As a third defining feature of this ambitious volume, the editors have demanded and received from their authors highly critical analyses of “the most recently available evidence”. The authors analyse and interpret the evidence in ways that allow each chapter to reach reasonably well founded conclusions.

The six chapters on epidemiology and genetics are particularly thorough. If the chapter on inflammatory bowel disease genes is a bit technically dense, it still provides a helpful historical perspective on the accumulation of knowledge over the past decade, and it offers some thoughtful methodological considerations for future research. The chapter on microorganisms covers the topic from putative specific through animal models to therapeutic implications. The chapter on genetics versus environment explores the potential mechanisms of functional interaction between genes and environment.

In the section on diagnosis and assessment, two pathologists take wonderful advantage of the book's format by posing and discussing 18 “controversies in histopathologic diagnosis”, while a second chapter on “new diagnostic tools” deals with advanced imaging techniques but neatly avoids the thorny thicket of serodiagnostics. The eight chapters on management cover the range from specific medical and nutritional therapies to a particular disease presentation (refractory distal colitis) to current surgical controversies. It is especially noteworthy that after a thoughtful review of the conflicting data on the role of mesalazine in Crohn's disease, Hillary Steinhart pointedly reminds us not to forget the often overlooked consideration of patient preferences!

The section on cancer surveillance opens with Karel Geboes's nicely illustrated chapter on how dysplasia is recognised. (Indeed, the only really good illustrations in this book are the photomicrographs; even the pretty looking cover displays only a very poorly reproduced radiograph.) The cancer section then continues with two lively chapters that debate the utility of endoscopic surveillance.
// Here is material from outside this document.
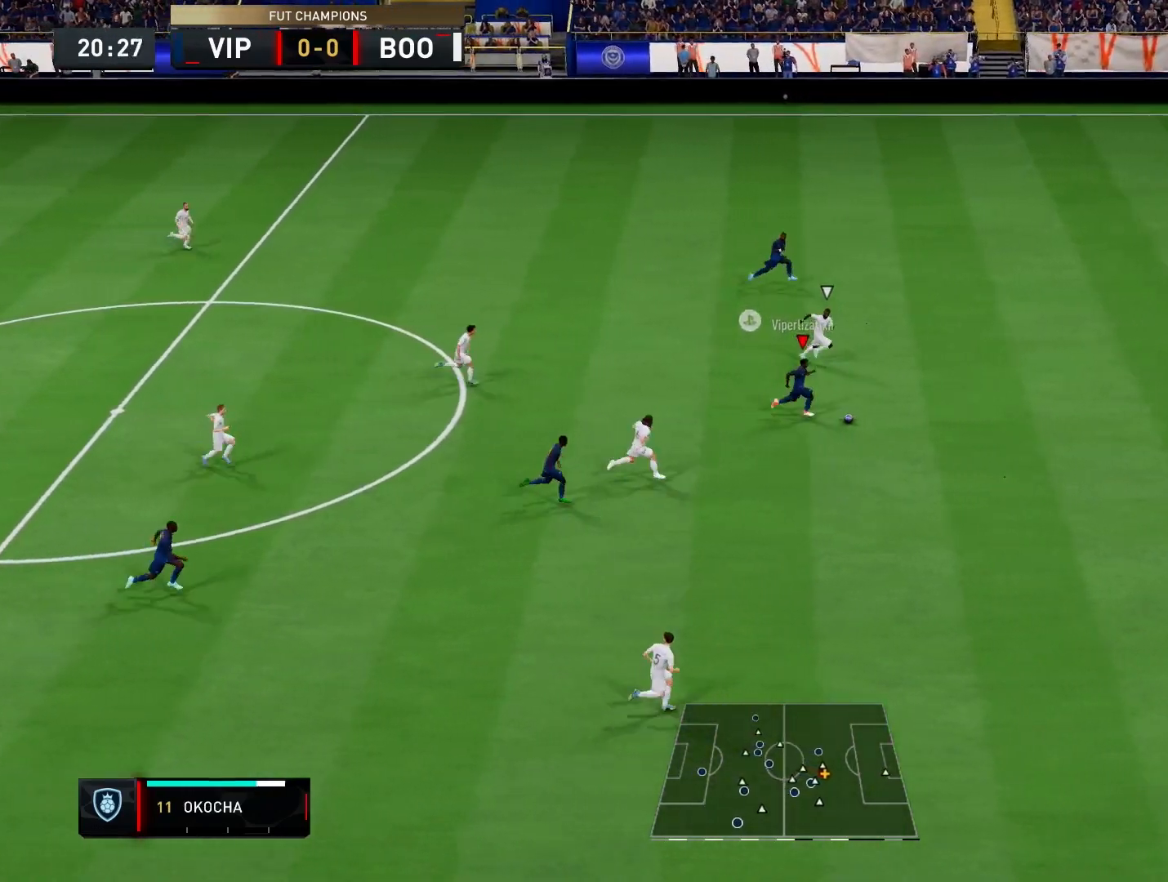
{"buttons": [], "left_stick": "right", "right_stick": "center", "events": []}
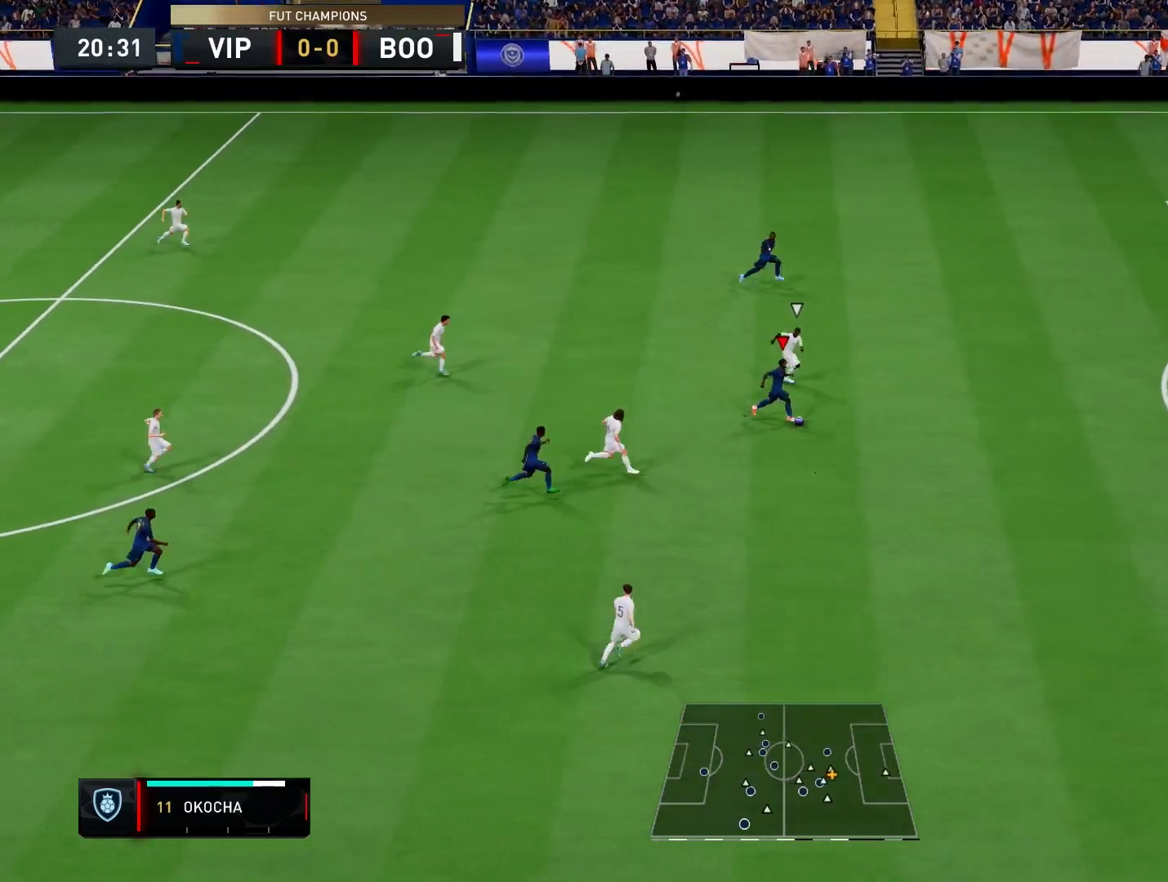
{"buttons": [], "left_stick": "right", "right_stick": "center", "events": []}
The arguments on each side are thoughtful and provocative, even when occasionally slipping into polemic. In any event, it ultimately requires the soothing voice of John Lennard-Jones to provide “a balanced view” that reviews options, presents the arguments pro and con, reaches both pragmatic and general conclusions, and then offers specific recommendations. The issue being so contentious, perhaps he should be forgiven for “hedging” slightly on the problem of low grade dysplasia in flat mucosa: “ . . .unequivocal low-grade dysplasia is thus a reasonable indication for surgery”; but then, one sentence later, “repeat endoscopy within 6 months of a first diagnosis of low-grade dysplasia appears advisable . . ..”.

The final one chapter section on prognosis by Kelly Burak and Lloyd Sutherland effectively comes to grips with the biases that obscure our search for the “natural history” of the inflammatory bowel diseases.

In summary, the audience for this book is best described in the publishers' own words (with my italics added): “An ideal text for [those] who [already] know the tried and tested information, but who now want to know about the areas of controversy in this fast-moving field.”